My Most Interesting Fact

You know those first-day-of-anything-introduce-yourself sessions? Most of the time you have to say your name, what school you attended and a fun fact about yourself.

I’ve been getting off easy.

Amy Willsey. MU. Identical triplet.

But the truth is I’ve been lying for years. Being an identical triplet isn’t the most interesting thing about me. Sure, I guess it is pretty neat. And it does evoke the reaction one hopes when giving an interesting fact to a bunch of strangers.

“No way!”

“Tell us more.”

“Are you serious?”

It’s also great that a single fact excuses all my annoying personality traits right up front: always speaking in “we,” my co-dependent lifestyle and my inability to have successful friendships outside my bloodline.

But if I were being honest all those years, starting at 16, my interesting fact would not just be that I’m an identical triplet — it’d be that as an identical triplet, I shared a car with my two sisters for seven years.  

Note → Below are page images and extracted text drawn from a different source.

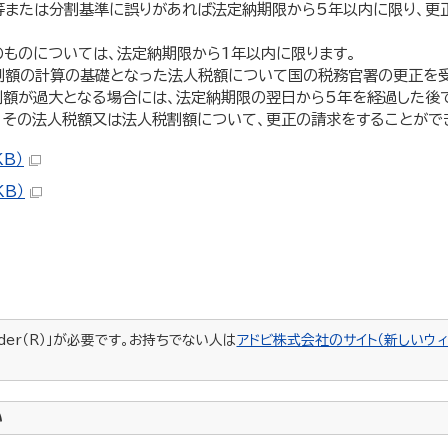
等または分割基準に誤りがあれば法定納期限から5年以内に限り、更
のものについては、法定納期限から1年以内に限ります。
割額の計算の基礎となった法人税額について国の税務官署の更正を受
額が過大となる場合には、法定納期限の翌日から5年を経過した後
、その法人税額又は法人税割額について、更正の請求をすることがで
KB）
KB）
ader（R）」が必要です。お持ちでない人は
アドビ株式会社のサイト（新しいウィ
い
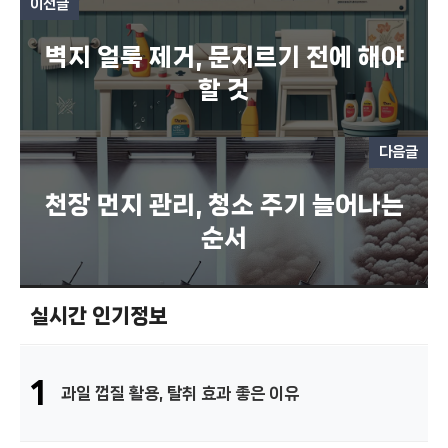
이전글
벽지 얼룩 제거, 문지르기 전에 해야
할 것
다음글
천장 먼지 관리, 청소 주기 늘어나는
순서
실시간 인기정보
1
과일 껍질 활용, 탈취 효과 좋은 이유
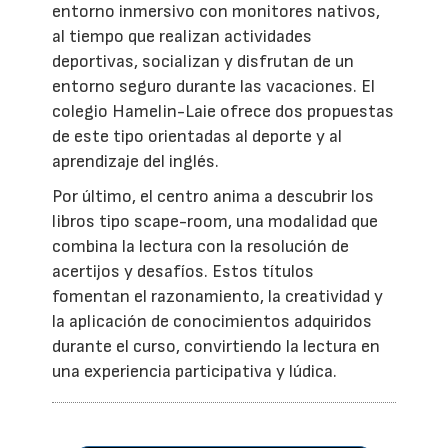
entorno inmersivo con monitores nativos,
al tiempo que realizan actividades
deportivas, socializan y disfrutan de un
entorno seguro durante las vacaciones. El
colegio Hamelin-Laie ofrece dos propuestas
de este tipo orientadas al deporte y al
aprendizaje del inglés.
Por último, el centro anima a descubrir los
libros tipo scape-room, una modalidad que
combina la lectura con la resolución de
acertijos y desafíos. Estos títulos
fomentan el razonamiento, la creatividad y
la aplicación de conocimientos adquiridos
durante el curso, convirtiendo la lectura en
una experiencia participativa y lúdica.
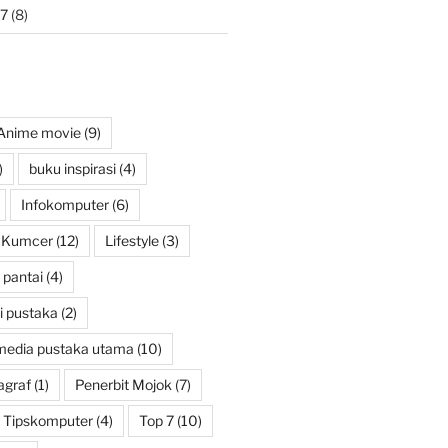
7
(8)
Anime movie
(9)
)
buku inspirasi
(4)
Infokomputer
(6)
Kumcer
(12)
Lifestyle
(3)
pantai
(4)
i pustaka
(2)
media pustaka utama
(10)
agraf
(1)
Penerbit Mojok
(7)
Tipskomputer
(4)
Top 7
(10)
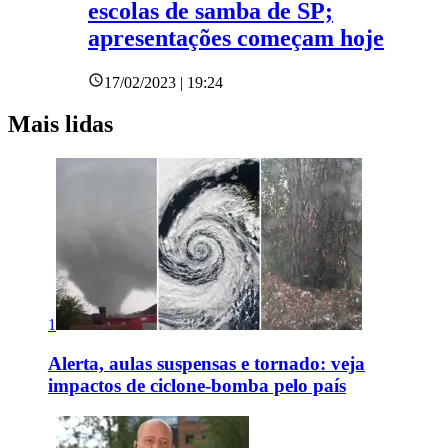
escolas de samba de SP;
apresentações começam hoje
17/02/2023 | 19:24
Mais lidas
1
Alerta, aulas suspensas e tornado: veja
impactos de ciclone-bomba pelo país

I feel like people would be downright impressed with my ability to share. They’d also obviously assume I’m a great team player; therefore, I’d be recruited first for group projects.

Just two months before our sweet 16 it was decided that E, D and I would share a single automobile for an indefinite amount of time.

My parents were all like, “You guys do everything together so you can share a car and just go everywhere together, too. Power in numbers.”

And we were all like, “Do you want us to have unhealthy heavily reliant relationships?”

My sisters and I shared a ’99 Chevy Blazer for those seven years.  Yes, the most significant seven years of a young girl’s life: high school and college.

Barnaby, as we lovingly called him, really saw it all — car paint when Tyler asked Evan to the Homecoming dance, the front-end of Wade’s car when Dana reversed into it in the driveway, the drives across I-70 to MU and back.  

It was like an only child with three loving parents. Barnaby got all the attention and all the love. (It was irrelevant that the driver’s door was off its hinges, that it sounded like a diesel truck when it idled or that it started shaking at 80 mph.)

As the three parents, we often fought for custody and child support in the form of gas money.

It truly is an incredible survival story.  One that I wish to tell the next time I'm asked for an interesting fact.


I’d hate to leave any questions unanswered, so for those wondering: Barnaby was replaced in May 2014 by three new-car smelling, smooth driving SUV impostors.

But that’s not where this story ends. We didn’t know anything about driving alone, as a single, through the rough streets of KCMO. It was so ingrained that we shared a car that Evan and Dana actually carpooled to their respective jobs for a few months this summer.

Old habits die hard.

As we’ve settled into the reality of driving our own cars, we’ve learned a few new things:

1. Buying your own gas and not splitting it three ways makes for heftier credit card statements.

2. New cars are needy. You’ve got to give it baths regularly, you can’t kick the door shut with cowboy boots on, you mustn’t eat cereal and milk in the backseat, etc.

3. Not having a passenger and backseat driver makes driving much more of a responsibility. Also, no one likes backseat drivers so our relationship is stronger than ever.

But the most important lesson learned thus far, in the 9 months Eddie the Edge has been with me, is that I’m 99 percent positive that my dad let the three of us drive an unsafe car for five of those seven years.